A great deal of Sharpee was built while I was learning how to build Sharpee using Claude.
One of the goals of this project was to lean into Claude to do most of the work. I have blogged about that since day one. My regular job is as an enterprise application architect and understanding the capabilities of LLMs is critical to being able to work in today’s world. This is the way things are going and it’s clear major companies are only going to hire engineers with knowledge of LLMs and their use cases.
After this last week I’m convinced that with guardrails, a small team can build complex software using Claude Code with Opus 4.1.
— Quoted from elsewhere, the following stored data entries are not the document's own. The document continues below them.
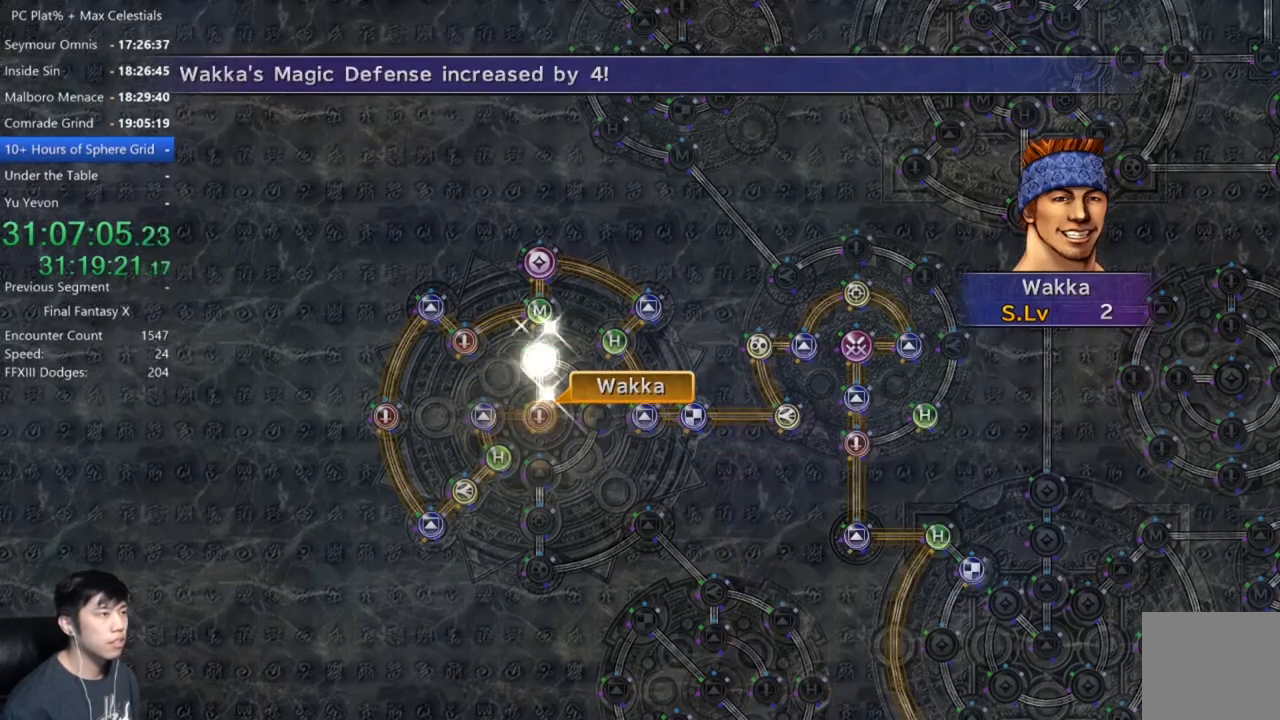
{"buttons": ["A"], "left_stick": "center", "right_stick": "center", "events": [[501, "A", "down"]]}
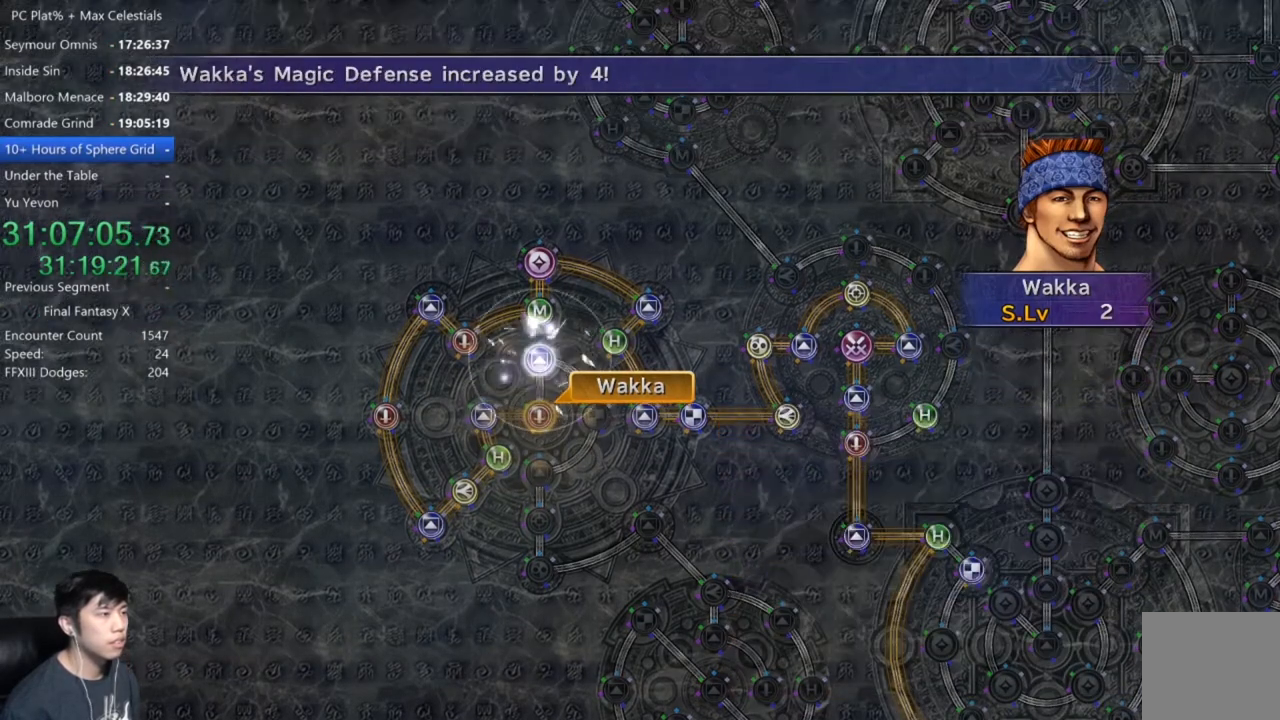
{"buttons": [], "left_stick": "center", "right_stick": "center", "events": [[133, "A", "up"], [267, "A", "down"], [367, "A", "up"]]}
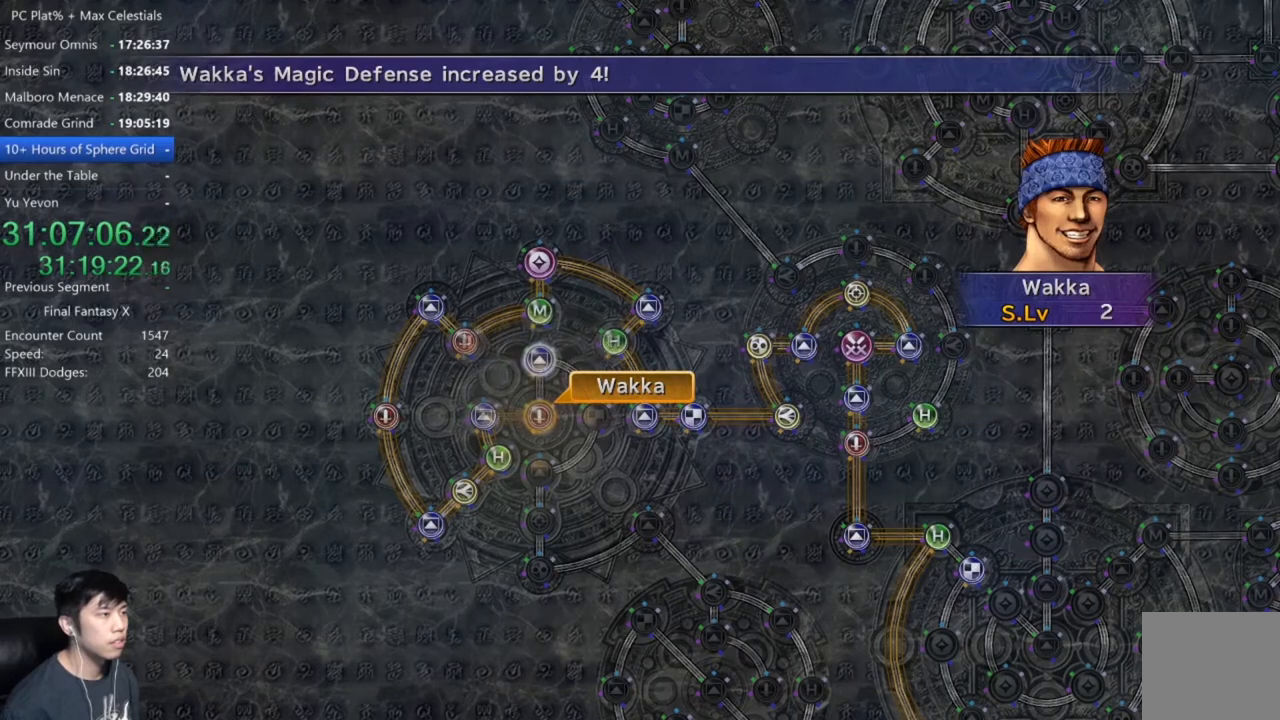
{"buttons": [], "left_stick": "center", "right_stick": "center", "events": [[267, "A", "down"], [434, "A", "up"]]}
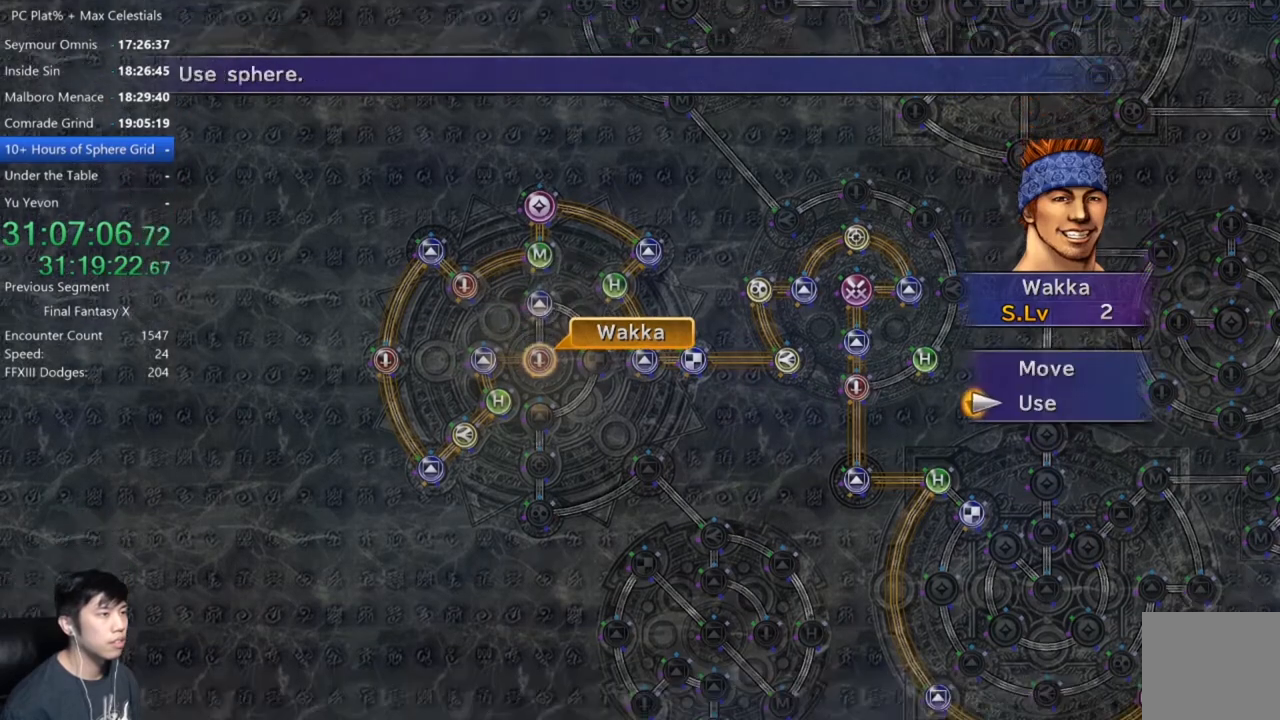
{"buttons": ["DPAD_DOWN"], "left_stick": "center", "right_stick": "center", "events": [[67, "DPAD_UP", "down"], [167, "DPAD_UP", "up"], [200, "A", "down"], [300, "A", "up"], [434, "DPAD_DOWN", "down"]]}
There are references to “vibe coding” all over, but having gone through this process, I think senior software engineers and architects can use Claude Code as a serious code generation tool and extract a higher level set of results. Vibe coding to me is like the guy that created the T app and forgot about security. That’s not the LLM’s fault. That’s because a lot of “engineers” don’t have the experience to direct a technical project properly and define requirements like “data security”. Sharpee is just a game development platform, it’s open source, and this is a hobby. If the only thing that comes out of it is I personally can publish my own stories with it, I am completely okay with that.
Sharpee is alpha. There is still a lot of work to do, but the basic architecture has been proven. Cloak of Darkness works. An extension that I need for a representative game works and it’s not trivial.
I still have the fluent Forge layer and a standard Text Service/Client to build. There are still a of areas of the repo that need to be organized and cleaned up. I’m having a lot of fun.
That was over a week ago. Nearly everything related to that has been repaired or replaced. It’s not about bragging. It’s about transparency. I make no bones about using Claude and when it or I make small or large blunders. That’s a part of being honest with its capabilities and finding ways to keep it going in an approved direction with expected results.
This is all new territory. Everyone is still learning what they can and cannot do.
This is funny. That extension was meant to be private and I forgot to add it to .gitignore. If I can wrangle a small story together for the IFComp, I didn’t want any of the code published ahead of time. It’s been removed, but it is in the history.
No blood was spilled in the making of this IF platform.